Top of MATERIALS PROVIDED
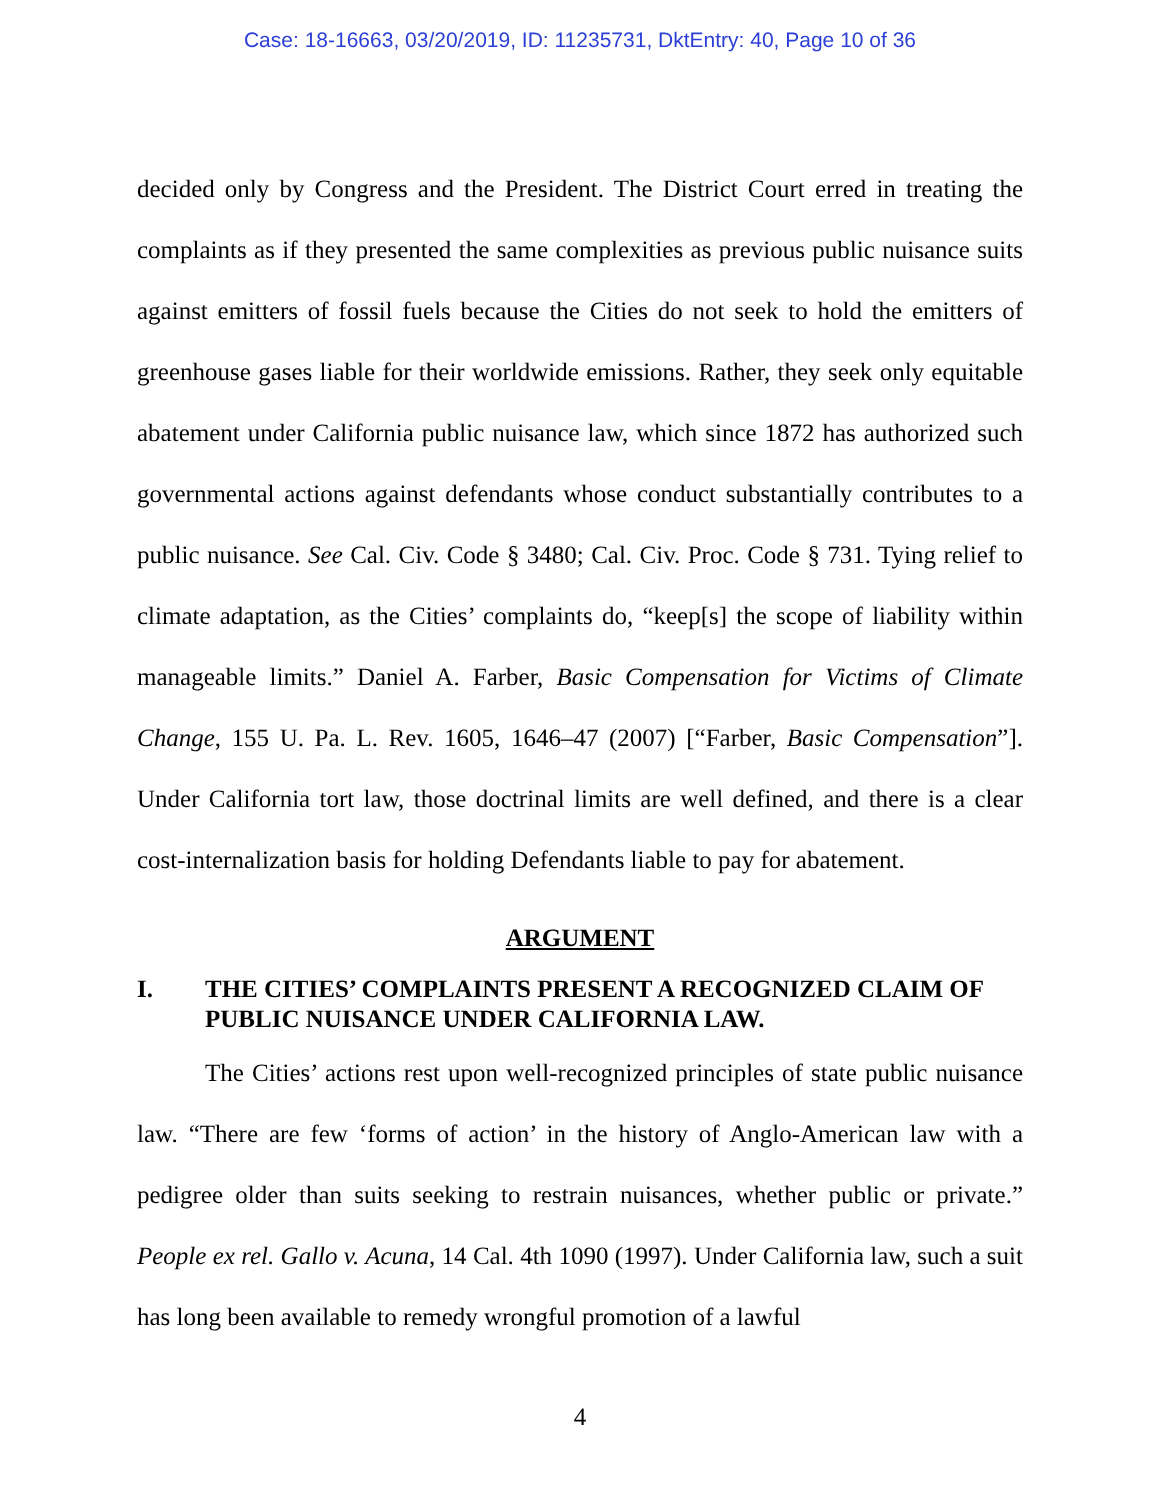Case: 18-16663, 03/20/2019, ID: 11235731, DktEntry: 40, Page 10 of 36
decided only by Congress and the President. The District Court erred in treating the complaints as if they presented the same complexities as previous public nuisance suits against emitters of fossil fuels because the Cities do not seek to hold the emitters of greenhouse gases liable for their worldwide emissions. Rather, they seek only equitable abatement under California public nuisance law, which since 1872 has authorized such governmental actions against defendants whose conduct substantially contributes to a public nuisance. See Cal. Civ. Code § 3480; Cal. Civ. Proc. Code § 731. Tying relief to climate adaptation, as the Cities’ complaints do, “keep[s] the scope of liability within manageable limits.” Daniel A. Farber, Basic Compensation for Victims of Climate Change, 155 U. Pa. L. Rev. 1605, 1646–47 (2007) [“Farber, Basic Compensation”]. Under California tort law, those doctrinal limits are well defined, and there is a clear cost-internalization basis for holding Defendants liable to pay for abatement.
ARGUMENT
I. THE CITIES’ COMPLAINTS PRESENT A RECOGNIZED CLAIM OF PUBLIC NUISANCE UNDER CALIFORNIA LAW.
The Cities’ actions rest upon well-recognized principles of state public nuisance law. “There are few ‘forms of action’ in the history of Anglo-American law with a pedigree older than suits seeking to restrain nuisances, whether public or private.” People ex rel. Gallo v. Acuna, 14 Cal. 4th 1090 (1997). Under California law, such a suit has long been available to remedy wrongful promotion of a lawful
4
Bottom of MATERIALS PROVIDED
• _PROBLEM_
Return the lines above that include the string "well".

• _EXERCISE RESULT_
decided only by Congress and the President. The District Court erred in treating the complaints as if they presented the same complexities as previous public nuisance suits against emitters of fossil fuels because the Cities do not seek to hold the emitters of greenhouse gases liable for their worldwide emissions. Rather, they seek only equitable abatement under California public nuisance law, which since 1872 has authorized such governmental actions against defendants whose conduct substantially contributes to a public nuisance. See Cal. Civ. Code § 3480; Cal. Civ. Proc. Code § 731. Tying relief to climate adaptation, as the Cities’ complaints do, “keep[s] the scope of liability within manageable limits.” Daniel A. Farber, Basic Compensation for Victims of Climate Change, 155 U. Pa. L. Rev. 1605, 1646–47 (2007) [“Farber, Basic Compensation”]. Under California tort law, those doctrinal limits are well defined, and there is a clear cost-internalization basis for holding Defendants liable to pay for abatement.
The Cities’ actions rest upon well-recognized principles of state public nuisance law. “There are few ‘forms of action’ in the history of Anglo-American law with a pedigree older than suits seeking to restrain nuisances, whether public or private.” People ex rel. Gallo v. Acuna, 14 Cal. 4th 1090 (1997). Under California law, such a suit has long been available to remedy wrongful promotion of a lawful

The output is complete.